In fact, in some cases, pre-Medicare eligible retirees could be better off when obtaining coverage through a public exchange. That is because lower-income, pre-Medicare eligible retirees — those earning less than 400% of the federal poverty level, which comes to $46,680 for an individual or $95,400 for a family of four — are eligible for federal premium subsidies to use to buy coverage in public exchanges.

In fact, in one widely-discussed approach, employers can terminate their early retiree health plans and establish and contribute to health reimbursement arrangements for retirees.

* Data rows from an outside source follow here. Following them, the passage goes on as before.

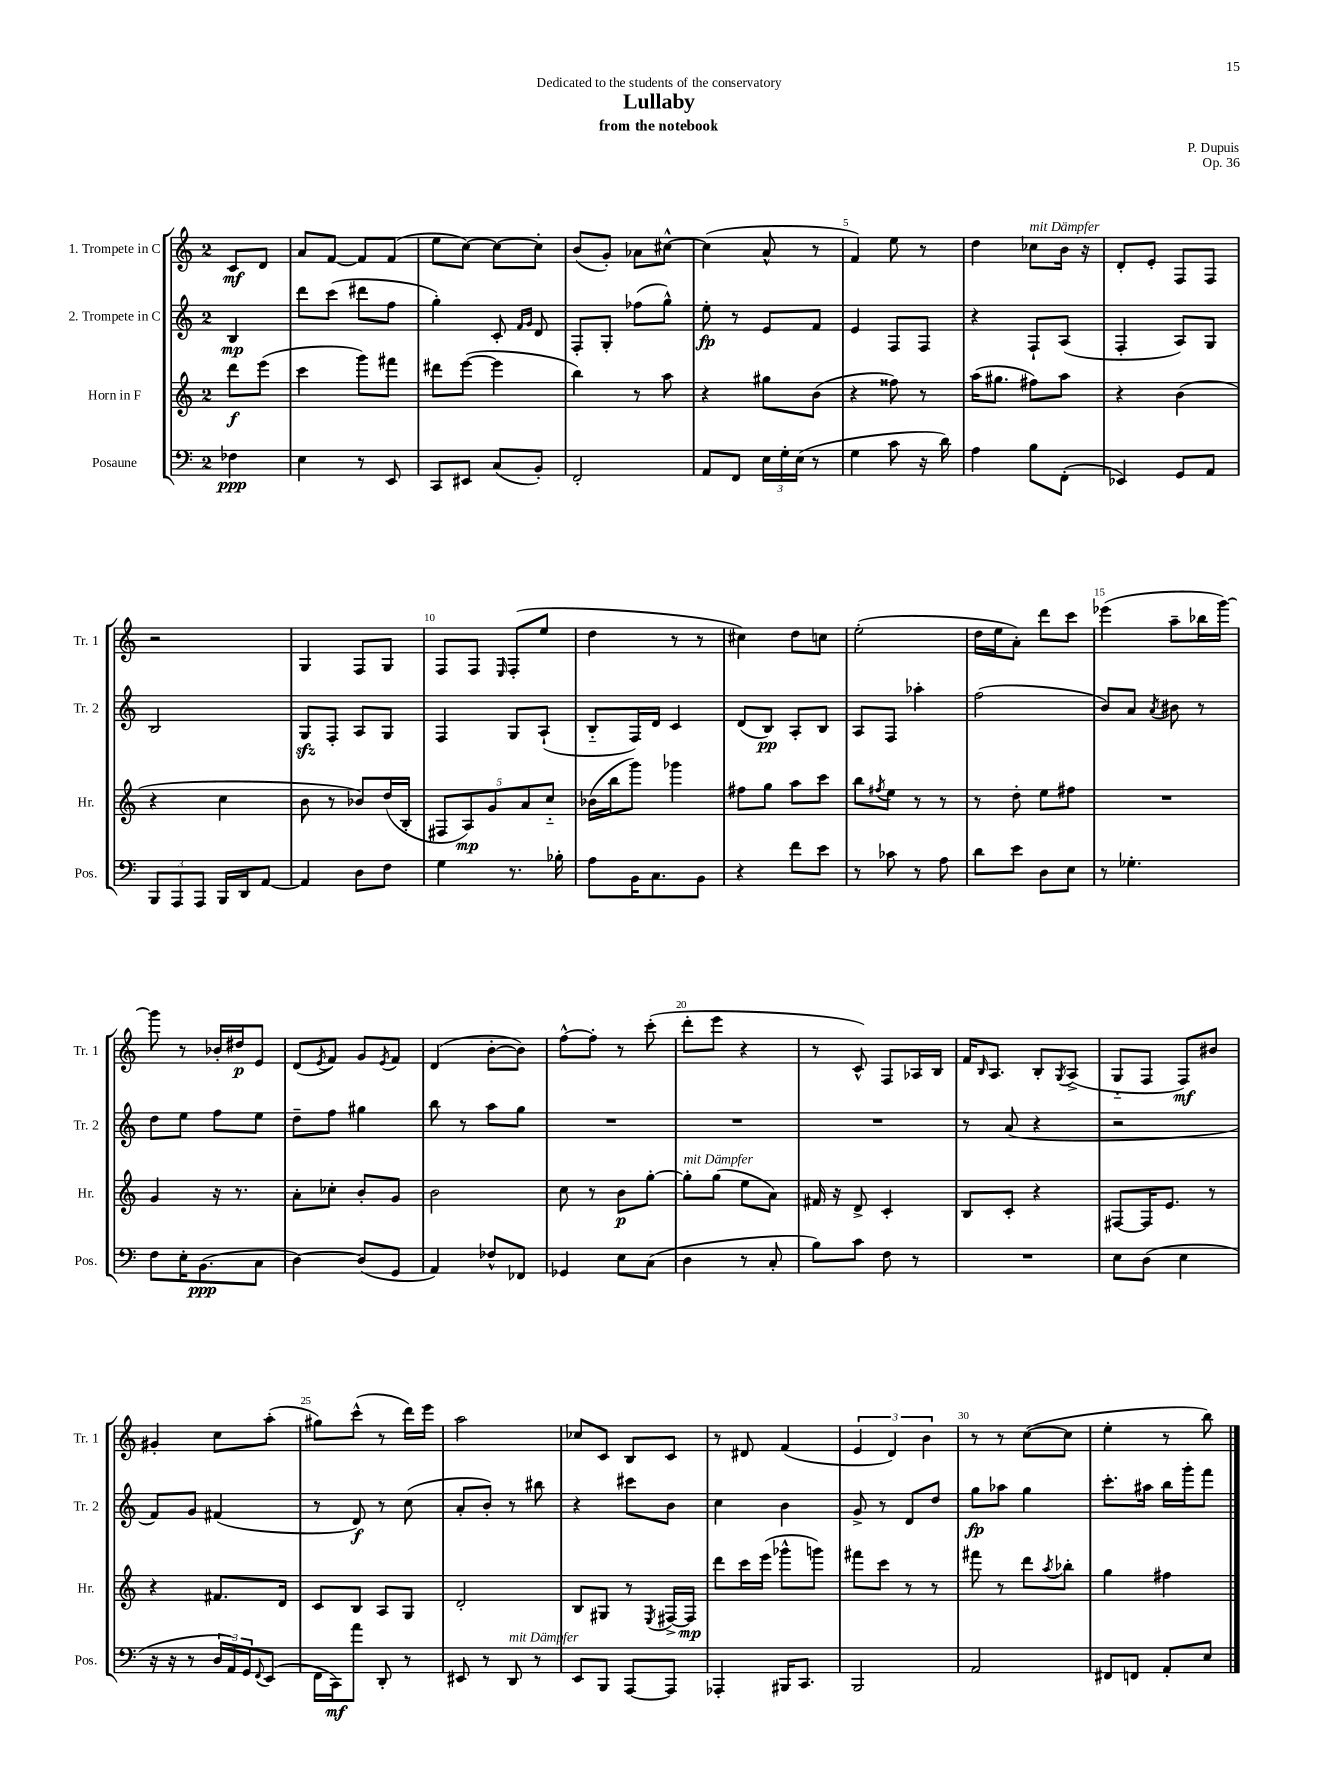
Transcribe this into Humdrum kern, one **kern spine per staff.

**kern	**kern	**kern	**kern
*staff4	*staff3	*staff2	*staff1
*clefF4	*clefG2	*clefG2	*clefG2
*k[]	*k[]	*k[]	*k[]
*M2/4	*M2/4	*M2/4	*M2/4
4F-\	8ddd\L	4B/	8c/L
.	(8eee\J	.	8d/J
=	=	=	=
4E\	4ccc\	8ddd\L	8a/L
.	.	(8ccc\J	[8f/J
8r	8ggg\L)	8ddd#\L	8f/]L
8EE/	8fff#\J	8ff\J	(8f/J
=	=	=	=
8CC/L	8ddd#\L	4gg'\)	8ee\L
8EE#/J	([8eee\J	.	[8cc\J)
(8C/L	4eee\]	8c'/	8cc\_L
.	.	16qqf/LL	.
.	.	16qqg/JJ	.
8BB'/J)	.	8d/	8cc'\]J
=	=	=	=
2FF'/	4bb\)	8F'/L	(8b/L
.	.	8G'/J	8g'/J)
.	8r	(8ff-\L	8a-\L
.	8aa\	8gg^^\J)	[8cc#^^\J
=	=	=	=
8AA/L	4r	8ee'\	(4cc#\]
8FF/J	.	8r	.
24E\LL	8gg#\L	8e/L	8a^^/
24G'\	.	.	.
(24E\JJ	.	.	.
8r	(8b\J	8f/J	8r
=	=	=	=
4G\	4r	4e/	4f/)
8c\	8ff##\)	8F/L	8ee\
16r	8r	8F/J	8r
16d\)	.	.	.
=	=	=	=
4A\	(16aa\LK	4r	4dd\
.	8.gg#\J	.	.
8B\L	8ff#\L)	8F`/L	8cc-\L
(8FF'\J	8aa\J	(8A/J	16b\Jk
.	.	.	16r
=	=	=	=
4EE-/)	4r	4F'/	8d'/L
.	.	.	8e'/J
8GG/L	(4b\	8A/L)	8F/L
8AA/J	.	8G/J	8F/J
=	=	=	=
12BBB/L	4r	2B/	2r
12AAA/	.	.	.
12AAA/J	.	.	.
16BBB/LL	4cc\	.	.
16DD/J	.	.	.
[8AA/J	.	.	.
=	=	=	=
4AA/]	8b\	8G/L	4G/
.	8r	8F'/J	.
8D\L	8b-/L)	8A/L	8F/L
8F\J	(16dd/L	8G/J	8G/J
.	16B'/JJ	.	.
=	=	=	=
4G\	10F#/L	4F/	8F/L
.	10A/)	.	.
.	.	.	8F/J
.	10g/	.	.
.	.	.	16qqE/
8.r	.	8G/L	(8F'/L
.	10a/	.	.
.	.	(8A`/J	8ee/J
.	10cc'~/J	.	.
16B-'\	.	.	.
=	=	=	=
8A\L	(16b-\LL	8B'~/L	4dd\
.	16bb\J	.	.
16BB\K	8ggg\J)	16F/L)	.
8.C\	.	16d/JJ	.
.	4ggg-\	4c/	8r
8BB\J	.	.	8r
=	=	=	=
4r	8ff#\L	(8d/L	4cc#\)
.	8gg\J	8B/J)	.
8f\L	8aa\L	8A'/L	8dd\L
8e\J	8ccc\J	8B/J	8cc\J
=	=	=	=
8r	8bb\L	8A/L	(2ee'\
.	8qff#/	.	.
8c-\	8ee\J	8F/J	.
8r	8r	4aa-'\	.
8A\	8r	.	.
=	=	=	=
8d\L	8r	(2ff\	16dd\LL
.	.	.	16ee\J
8e\J	8dd'\	.	8a'\J)
8D\L	8ee\L	.	8ddd\L
8E\J	8ff#\J	.	8ccc\J
=	=	=	=
8r	2r	8b/L)	(4eee-\
4.G-'\	.	8a/J	.
.	.	8qa/	.
.	.	8b#\	8aa~\L
.	.	8r	16bb-\L
.	.	.	[16ggg\JJ)
=	=	=	=
8F\L	4g/	8dd\L	8ggg\]
16E'\K	.	8ee\J	8r
(8.BB\	.	.	.
.	16r	8ff\L	16b-'/LL
.	8.r	.	16dd#/J
8C\J	.	8ee\J	8e/J
=	=	=	=
[4D\)	8a'\L	8dd~\L	(8d/L
.	.	.	8qe/
.	8cc-'\J	8ff\J	8f/J)
(8D/]L	8b'/L	4gg#\	8g/L
.	.	.	8qe/
8GG/J	8g/J	.	8f/J
=	=	=	=
4AA/)	2b\	8bb\	(4d/
.	.	8r	.
8F-^^/L	.	8aa\L	[8b'\L
8FF-/J	.	8gg\J	8b\]J)
=	=	=	=
4GG-/	8cc\	2r	[8ff^^\L
.	8r	.	8ff'\]J
8E\L	8b\L	.	8r
(8C\J	[8gg'\J	.	(8ccc'\
=	=	=	=
4D\	8gg'\]L	2r	8ddd'\L
.	(8gg\J	.	8eee\J
8r	8ee\L	.	4r
8C'/	8a\J)	.	.
=	=	=	=
8B\L)	16f#/	2r	8r
.	16r	.	.
8c\J	8d^/	.	8c^^/)
8F\	4c'/	.	8F/L
8r	.	.	16A-/L
.	.	.	16B/JJ
=	=	=	=
2r	8B/L	8r	16f/LK
.	.	.	16qqB/
.	.	.	8.A/J
.	8c'/J	(8a/	.
.	4r	4r	8B'/L
.	.	.	8qG/
.	.	.	(8A^/J
=	=	=	=
8E\L	[8F#/L	2r	8G'~/L
(8D\J	16F#/]K	.	8F/J
.	8.e/J	.	.
4E\	.	.	8F/L)
.	8r	.	8b#/J
=	=	=	=
16r	4r	8f/L)	4g#'/
16r	.	.	.
8r	.	8g/J	.
24D/LL	8.f#/L	(4f#/	8cc\L
24AA/)	.	.	.
24GG/J	.	.	.
8qqFF/	.	.	.
(8EE/J	.	.	(8aa'\J
.	16d/Jk	.	.
=	=	=	=
16FF\LL	8c/L	8r	8gg#\L)
16CC\J)	.	.	.
8a\J	8B/J	8d/)	(8ccc^^\J
8DD'/	8A/L	8r	8r
8r	8G/J	(8cc\	16ddd\LL)
.	.	.	16eee\JJ
=	=	=	=
8EE#/	2d'/	8a'/L	2aa\
8r	.	8b'/J)	.
8DD/	.	8r	.
8r	.	8bb#\	.
=	=	=	=
8EE/L	8B/L	4r	8cc-/L
8BBB/J	8G#/J	.	8c/J
[8AAA/L	8r	8ccc#\L	8B/L
.	8qE/	.	.
8AAA/]J	[16F#^/LL	8b\J	8c/J
.	16F#/]JJ	.	.
=	=	=	=
4AAA-'/	8ddd\L	4cc\	8r
.	16ccc\L	.	8d#/
.	(16eee\JJ	.	.
16BBB#/LK	8ggg-^^\L	4b\	(4f/
8.CC/J	.	.	.
.	8ggg\J)	.	.
=	=	=	=
2BBB/	8fff#\L	8g^/	6e/
.	8ccc\J	8r	.
.	.	.	6d/)
.	8r	8d/L	.
.	.	.	6b\
.	8r	8dd/J	.
=	=	=	=
2AA/	8fff#\	8gg\L	8r
.	8r	8aa-\J	8r
.	8ddd\L	4gg\	([8cc\L
.	8qaa/	.	.
.	8bb-'\J	.	8cc\]J
=	=	=	=
8FF#/L	4gg\	8.ccc'\L	4ee'\
8FF/J	.	.	.
.	.	16aa#\Jk	.
8AA'/L	4ff#\	16bb\LL	8r
.	.	16ggg'\J	.
8E/J	.	8fff\J	8bb\)
==	==	==	==
*-	*-	*-	*-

Retirees then have a choice: tap the HRA to pay health insurance premiums purchased through a public exchange or, particularly for lower-income retirees, skip the HRA contribution in favor of a likely larger federal premium subsidy to buy coverage. Alternatively, employers might also make a private insurance exchange available, with the retirees using the HRA contribution to obtain coverage through those exchanges.

The Towers Watson survey is based on the responses of 144 employers.

“Pre-65 retiree medical plan sponsors have been eagerly awaiting options to deliver value to their early retirees,” Trevis Parson, Towers Watson's chief health actuary in Philadelphia said in a statement.